Hay varios vecinos que me observan. Lo sé, noto cómo mientras salen a fumar o a tomar el rayo de sol del día, cuando el astro rey tiene el placer de saludarnos, se apoyan en la barandilla y me miran sin disimulo. Me he montado un despacho improvisado en mitad del salón y por el rabillo del ojo veo varios balcones con ojos. No se asusten, no hay nada siniestro en ellos, probablemente sea más una mezcla de aburrimiento y de curiosidad por lo que hará esa rubia que gesticula mucho, se cambia de cascos constantemente y se pasa el día aporreando varios teclados como si fuese Nacho Cano, que otra cosa. No les culpo. Entre los cursos online de comunicación de crisis para portavoces que estoy impartiendo estos días, estos textos en los que les expongo mi confinamiento, las notas de prensa, planificaciones de marketing o redes sociales que gestiono habitualmente con mi agencia y las llamadas que me hacen levantarme y recorrer de punta a punta la terraza, creo que estoy siendo un buen entretenimiento.
Luego, en el aplauso de las ocho, hay quienes me preguntan a gritos que cómo me llamo y a qué me dedico. La explicación sencilla es que soy periodista, porque decir que tienes una agencia es demasiado abstracto como para divulgarlo a voces.

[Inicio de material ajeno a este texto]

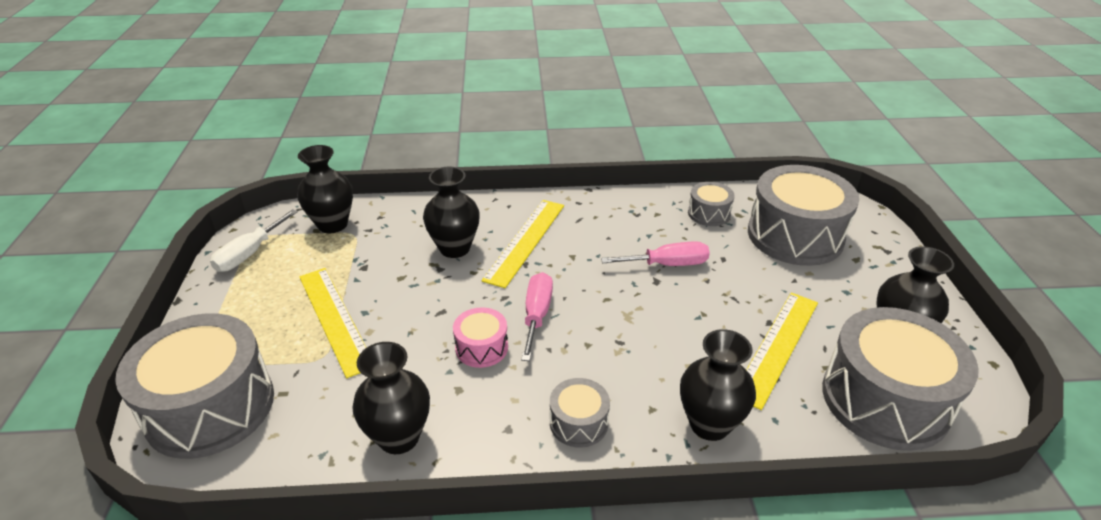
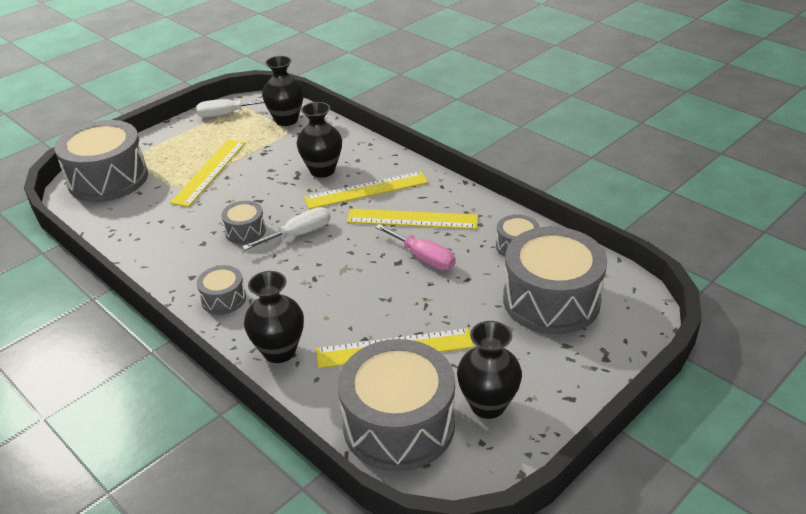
camera: 50 degrees right, 0 degrees up
(399, 437) = (147, 245): black vase -> none
(481, 347) = (245, 231): pink drum -> grey drum
(537, 315) = (299, 234): pink screwdriver -> white screwdriver
(604, 241) = (412, 219): none -> yellow ruler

De hecho, estoy segura de que mi madre, hasta que no empecé a presentar eventos y a codearme con famosos entre desfiles y fiestas, no supo explicar muy bien a sus amigas qué era eso que montó su hija hace 15 años con una chica muy maja de Madrid.
Es normal, el trabajo de agencia es como el de un actor, baila entre la profesión de un titiritero y la de un maestro y nos obliga a mover las cuerdas de otros sin que nadie lo perciba para que fluya la magia en escena y los personajes cobren vida. Al final hacemos lo mismo que ellos: entretenemos, acompañamos y, cuando podemos, educamos.
Escribir y hablar es sencillo, todos aprendimos de pequeños, pero hacerlo para que nos vean y para que nos lean abstrayéndose del resto del mundo es otra historia. Ahora debemos, además, reinventarnos. Quienes hipotecábamos el 50 % de nuestros ingresos a la organización de todo tipo de citas musicales, sanitarias o de ocio estamos haciendo malabares para poder seguir levantando el telón cada día y no dejar de sonreír a nuestro público hasta que termine la función.
Hace unos años, cuando descubrí que la formación me gustaba, comencé a impartir clases de forma esporádica en universidades, institutos, empresas privadas, instituciones y partidos políticos y últimamente he tenido que aprender a hacerlo sin sentir el calor de los alumnos cerca, con las complicaciones de empatizar a través de una pantalla. Le estoy cogiendo el gustillo, no se crean, y voy a uno por día, por lo que es normal que mis vecinos no comprendan por qué me río sola, levanto los brazos o las cejas o me arreglo como si fuese a dar una rueda de prensa para sentarme cada día en esta silla con vistas a su edificio. Quién sabe, tal vez un día de estos me los encuentre al otro lado del monitor y de pronto entiendan el argumento de esta obra en la que tendremos que aprendernos nuevos guiones para que no nos cierren el teatro. Sea como fuere, yo seguiré reescribiendo, pase lo que pase, mi historia y, si me lo permiten, la suya.